The main purpose of plumbing since it’s its first recorded usage in 2500 B.C has been to carry water and help prevent the spread of disease. Lately, however, that last fact has become a little less applicable.
Recently there has been a growing outbreak of Legionnaires disease across the nation and concerns about contaminations via water supplies are amplifying, health officials report.
Though it is very rare to contract the disease, there has been a 450% increase in cases in the past two decades, according to a CDC (Centers for Disease Control) report.
The outbreaks are a growing concern for America’s water supply, as a report issued last month revealed that nearly 30 million people may have access to a contaminated water supply and tap water.
This is especially true of nursing homes and hospitals, which need to do more to protect their water supply, health officials state.
A recent analysis of the more than 2,800 cases of Legionnaires that occurred in 2015 found that 553 or more of them possibly occurred in a health care facility, according to the CDC.
“It’s widespread, it’s deadly and it’s preventable,” said Anne Schuchat, the CDC’s acting director.
The CDC says that these health facilities need to work harder to keep the bacteria out of places where patients might be exposed, like showers, sinks, bathtubs, and medical equipment that use water.
Shuchat encourages the facilities to get an effective water-management system and to check their plumbing.
“We know if those facilities have an effective water-management system they can prevent these infections.
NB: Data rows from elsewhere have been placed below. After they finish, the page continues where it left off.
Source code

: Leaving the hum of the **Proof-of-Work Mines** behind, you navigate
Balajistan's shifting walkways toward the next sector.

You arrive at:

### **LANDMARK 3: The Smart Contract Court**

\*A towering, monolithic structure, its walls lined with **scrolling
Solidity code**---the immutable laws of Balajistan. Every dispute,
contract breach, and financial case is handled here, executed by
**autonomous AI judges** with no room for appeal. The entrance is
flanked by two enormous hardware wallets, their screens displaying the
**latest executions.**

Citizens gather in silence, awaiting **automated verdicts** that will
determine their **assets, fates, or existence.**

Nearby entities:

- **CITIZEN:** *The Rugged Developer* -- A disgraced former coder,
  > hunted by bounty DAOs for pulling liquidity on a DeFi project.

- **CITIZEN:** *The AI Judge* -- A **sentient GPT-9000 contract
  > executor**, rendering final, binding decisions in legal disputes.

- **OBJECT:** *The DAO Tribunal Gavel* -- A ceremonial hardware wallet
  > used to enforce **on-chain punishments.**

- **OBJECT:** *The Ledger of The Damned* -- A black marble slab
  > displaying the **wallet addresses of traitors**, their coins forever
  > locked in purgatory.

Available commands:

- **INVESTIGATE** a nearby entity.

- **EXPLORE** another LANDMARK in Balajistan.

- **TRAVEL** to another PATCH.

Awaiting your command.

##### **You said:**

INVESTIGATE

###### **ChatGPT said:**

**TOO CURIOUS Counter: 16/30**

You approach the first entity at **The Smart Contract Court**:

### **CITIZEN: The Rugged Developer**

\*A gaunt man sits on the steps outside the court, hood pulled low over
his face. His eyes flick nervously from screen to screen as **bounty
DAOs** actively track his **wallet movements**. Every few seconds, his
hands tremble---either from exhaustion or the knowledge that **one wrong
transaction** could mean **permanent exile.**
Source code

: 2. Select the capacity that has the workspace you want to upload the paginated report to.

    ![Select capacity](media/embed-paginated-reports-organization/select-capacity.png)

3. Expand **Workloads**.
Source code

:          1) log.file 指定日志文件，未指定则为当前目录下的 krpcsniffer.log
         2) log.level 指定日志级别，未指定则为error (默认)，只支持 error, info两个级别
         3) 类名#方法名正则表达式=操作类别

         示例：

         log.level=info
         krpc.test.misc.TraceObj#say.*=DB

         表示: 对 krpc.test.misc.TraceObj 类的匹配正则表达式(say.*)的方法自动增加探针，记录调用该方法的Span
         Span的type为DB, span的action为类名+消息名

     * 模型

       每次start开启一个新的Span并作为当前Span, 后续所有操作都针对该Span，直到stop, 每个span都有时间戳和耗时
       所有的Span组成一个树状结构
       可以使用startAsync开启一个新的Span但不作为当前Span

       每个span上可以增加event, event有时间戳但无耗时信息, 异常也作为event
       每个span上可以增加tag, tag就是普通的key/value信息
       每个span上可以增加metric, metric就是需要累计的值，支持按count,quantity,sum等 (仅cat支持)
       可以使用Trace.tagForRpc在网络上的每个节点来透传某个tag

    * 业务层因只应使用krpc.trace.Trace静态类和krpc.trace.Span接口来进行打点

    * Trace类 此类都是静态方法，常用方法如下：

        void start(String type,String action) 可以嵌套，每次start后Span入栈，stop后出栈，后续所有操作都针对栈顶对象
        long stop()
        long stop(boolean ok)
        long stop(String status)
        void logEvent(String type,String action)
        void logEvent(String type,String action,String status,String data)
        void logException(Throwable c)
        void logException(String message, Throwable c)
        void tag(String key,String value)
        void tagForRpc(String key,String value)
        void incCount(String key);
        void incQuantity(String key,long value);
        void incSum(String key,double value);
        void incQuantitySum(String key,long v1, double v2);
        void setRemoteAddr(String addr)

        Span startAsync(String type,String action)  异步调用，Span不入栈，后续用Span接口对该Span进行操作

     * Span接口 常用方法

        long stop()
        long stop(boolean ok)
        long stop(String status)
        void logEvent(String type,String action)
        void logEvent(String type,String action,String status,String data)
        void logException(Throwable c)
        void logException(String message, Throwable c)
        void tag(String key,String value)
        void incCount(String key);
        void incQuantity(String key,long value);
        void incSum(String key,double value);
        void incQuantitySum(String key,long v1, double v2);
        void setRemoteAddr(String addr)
Nobody wants their loved one to go into a hospital or a long-term care facility and end up with Legionnaires’ disease,” she said.
Schuchat states that she was surprised by the number of cases associated with health care facilities, and noted that they must be extra attentive to those areas, given that they are where the most vulnerable to disease are.
Nurses and doctors state that they are working hard to make sure that their facilities are safe for their patients.
Nancy Foster, vice president of quality and patient safety policy at the American Hospital Association, wrote the following in an email about the issue:
“America’s hospitals and health systems are committed to providing safe and healthy environments for the patients they serve.This includes ensuring the development and use of an effective water management program to help prevent the outbreak of diseases, including Legionnaires’ disease.”